Text passage
**********
Joseph Oberhansley, Accused Of Eating Fiance’s Organs, Has A Dark, Troubled Past, Says Mother


Brenda Self, mother of accused killer Joseph Oberhansley, claims her son is not actually a violent man. Oberhansley is charged with the death of his fiance, 46-year-old Tammy Jo Blanton, a crime to which he has admitted to law enforcement. Self claims a self-inflicted bullet wound in his head is responsible for her son’s mental health issues. Joseph Oberhansley is accused of and admitted to police that he murdered his 46-year-old fiancée Tammy Jo Blanton and then ate parts of her organs. Oberhansley’s past reveals a dark, troubled history of violence and encounters with law enforcement.

Clark County’s chief deputy prosecutor told an NBC affiliate that Oberhansley should have been in jail the night he allegedly murdered and cannibalized Tammy Jo Blanton. A fellow prosecutor agreed to reduce Joseph Oberhansley’s from $25,000 full cash, to $5,000 with the ability to post 10 percent. With $500, Oberhansley was a free man.

“I felt he was dangerous, I was right, he was,” prosecutor Jeremy Mull told WFPL Radio. “And he was released without my knowledge. That devastates me.”
**********
(Data records)
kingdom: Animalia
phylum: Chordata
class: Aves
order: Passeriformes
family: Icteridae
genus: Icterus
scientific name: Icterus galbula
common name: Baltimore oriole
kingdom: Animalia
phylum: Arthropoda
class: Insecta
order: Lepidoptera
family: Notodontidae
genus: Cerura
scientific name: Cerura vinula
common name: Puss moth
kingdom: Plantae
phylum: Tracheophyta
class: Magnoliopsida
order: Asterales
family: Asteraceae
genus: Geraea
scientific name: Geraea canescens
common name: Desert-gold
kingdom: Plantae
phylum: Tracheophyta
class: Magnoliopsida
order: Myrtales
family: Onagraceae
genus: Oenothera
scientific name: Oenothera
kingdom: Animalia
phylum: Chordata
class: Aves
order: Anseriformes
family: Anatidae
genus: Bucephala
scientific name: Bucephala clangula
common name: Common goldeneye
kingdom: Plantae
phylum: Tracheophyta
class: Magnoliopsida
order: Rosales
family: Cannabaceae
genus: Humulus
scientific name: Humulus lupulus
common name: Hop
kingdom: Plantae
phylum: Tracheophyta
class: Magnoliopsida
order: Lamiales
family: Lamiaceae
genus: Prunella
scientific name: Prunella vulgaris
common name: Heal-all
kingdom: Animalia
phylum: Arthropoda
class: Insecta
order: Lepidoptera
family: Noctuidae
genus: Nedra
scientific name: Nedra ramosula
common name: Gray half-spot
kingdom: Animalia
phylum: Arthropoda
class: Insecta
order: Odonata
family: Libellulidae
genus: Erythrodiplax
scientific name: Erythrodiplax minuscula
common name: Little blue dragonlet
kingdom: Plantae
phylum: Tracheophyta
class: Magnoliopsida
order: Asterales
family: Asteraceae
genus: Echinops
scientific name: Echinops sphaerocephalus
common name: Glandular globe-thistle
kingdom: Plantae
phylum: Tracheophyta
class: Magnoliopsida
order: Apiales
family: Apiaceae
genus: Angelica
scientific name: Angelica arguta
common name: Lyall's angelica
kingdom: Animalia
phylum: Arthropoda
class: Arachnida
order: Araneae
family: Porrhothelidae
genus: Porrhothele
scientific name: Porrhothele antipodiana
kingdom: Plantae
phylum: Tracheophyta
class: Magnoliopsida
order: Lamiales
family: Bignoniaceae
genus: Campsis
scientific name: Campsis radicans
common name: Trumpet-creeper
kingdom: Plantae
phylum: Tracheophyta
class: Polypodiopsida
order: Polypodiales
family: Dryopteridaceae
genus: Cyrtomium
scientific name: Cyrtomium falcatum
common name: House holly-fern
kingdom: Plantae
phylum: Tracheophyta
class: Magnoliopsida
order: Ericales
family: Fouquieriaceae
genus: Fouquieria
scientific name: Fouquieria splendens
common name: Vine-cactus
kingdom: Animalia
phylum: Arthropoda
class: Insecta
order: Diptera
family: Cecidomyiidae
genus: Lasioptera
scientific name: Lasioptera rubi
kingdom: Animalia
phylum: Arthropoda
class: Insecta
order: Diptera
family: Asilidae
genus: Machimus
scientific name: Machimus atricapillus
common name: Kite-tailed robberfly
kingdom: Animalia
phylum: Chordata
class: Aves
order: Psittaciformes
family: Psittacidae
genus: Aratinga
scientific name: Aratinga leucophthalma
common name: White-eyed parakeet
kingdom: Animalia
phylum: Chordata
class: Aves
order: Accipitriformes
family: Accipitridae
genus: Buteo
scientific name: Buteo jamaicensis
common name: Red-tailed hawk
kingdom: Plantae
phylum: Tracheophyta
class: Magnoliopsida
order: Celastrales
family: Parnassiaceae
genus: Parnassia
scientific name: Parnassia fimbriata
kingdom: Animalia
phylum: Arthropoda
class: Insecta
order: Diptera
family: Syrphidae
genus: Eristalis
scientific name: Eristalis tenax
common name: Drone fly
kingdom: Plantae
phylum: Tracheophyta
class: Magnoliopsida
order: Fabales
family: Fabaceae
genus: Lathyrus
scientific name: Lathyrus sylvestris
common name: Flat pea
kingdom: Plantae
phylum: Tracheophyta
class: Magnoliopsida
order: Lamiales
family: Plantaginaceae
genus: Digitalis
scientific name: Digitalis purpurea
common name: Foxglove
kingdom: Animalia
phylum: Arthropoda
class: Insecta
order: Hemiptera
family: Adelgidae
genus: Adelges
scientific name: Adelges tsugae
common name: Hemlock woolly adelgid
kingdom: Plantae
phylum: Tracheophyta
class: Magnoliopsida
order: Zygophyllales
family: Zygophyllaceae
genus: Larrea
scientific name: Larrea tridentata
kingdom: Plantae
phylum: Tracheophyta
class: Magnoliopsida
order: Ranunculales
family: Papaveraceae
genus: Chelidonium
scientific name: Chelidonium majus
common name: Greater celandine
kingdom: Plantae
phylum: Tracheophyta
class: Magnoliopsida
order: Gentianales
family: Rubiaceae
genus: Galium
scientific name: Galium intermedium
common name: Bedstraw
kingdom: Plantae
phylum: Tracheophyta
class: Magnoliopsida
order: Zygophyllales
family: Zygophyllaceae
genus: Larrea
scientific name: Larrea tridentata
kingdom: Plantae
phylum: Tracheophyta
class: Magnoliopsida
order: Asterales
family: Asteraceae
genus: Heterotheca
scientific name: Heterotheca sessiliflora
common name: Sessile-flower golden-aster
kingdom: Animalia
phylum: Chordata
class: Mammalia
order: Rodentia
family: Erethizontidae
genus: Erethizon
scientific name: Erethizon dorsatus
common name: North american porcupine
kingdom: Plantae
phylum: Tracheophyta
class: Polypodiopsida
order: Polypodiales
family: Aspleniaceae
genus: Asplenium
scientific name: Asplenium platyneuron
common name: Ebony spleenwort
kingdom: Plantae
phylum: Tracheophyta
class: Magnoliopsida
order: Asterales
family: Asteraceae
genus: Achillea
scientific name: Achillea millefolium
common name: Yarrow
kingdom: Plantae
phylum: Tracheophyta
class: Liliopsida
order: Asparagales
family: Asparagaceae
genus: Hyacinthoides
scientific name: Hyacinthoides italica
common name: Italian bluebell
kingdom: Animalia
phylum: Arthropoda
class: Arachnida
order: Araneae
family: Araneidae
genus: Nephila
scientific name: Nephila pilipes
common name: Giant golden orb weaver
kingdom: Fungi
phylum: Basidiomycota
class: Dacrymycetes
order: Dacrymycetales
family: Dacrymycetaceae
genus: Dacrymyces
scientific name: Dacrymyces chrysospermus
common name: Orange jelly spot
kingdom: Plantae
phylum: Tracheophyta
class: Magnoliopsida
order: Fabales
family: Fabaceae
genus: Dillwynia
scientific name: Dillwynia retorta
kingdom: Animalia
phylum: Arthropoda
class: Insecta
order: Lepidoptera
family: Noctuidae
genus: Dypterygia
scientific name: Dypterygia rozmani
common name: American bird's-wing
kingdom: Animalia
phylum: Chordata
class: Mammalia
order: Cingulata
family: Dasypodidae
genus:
**********
Set task 1
Answer these questions using the article about Joseph Oberhansley:
(a) How old was Tammy Jo Blanton?
(b) What does Brenda Self say is responsible for her son's mental health issues?
(c) Which prosecutor told WFPL Radio that he felt Oberhansley was dangerous?
Set task 2
For each statement, say whether the article about Joseph Oberhansley agrees with it, and quote the words that decide it.
(a) Oberhansley admitted to police that he murdered Tammy Jo Blanton.
(b) Oberhansley paid $5,000 to be released.
(c) Jeremy Mull knew Oberhansley was being released.

Written answer 1
(a) She was 46 years old.
(b) A self-inflicted bullet wound in his head.
(c) Jeremy Mull.

Written answer 2
(a) Yes: "admitted to police that he murdered his 46-year-old fiancée Tammy Jo Blanton"
(b) No: "With $500, Oberhansley was a free man."
(c) No: "And he was released without my knowledge."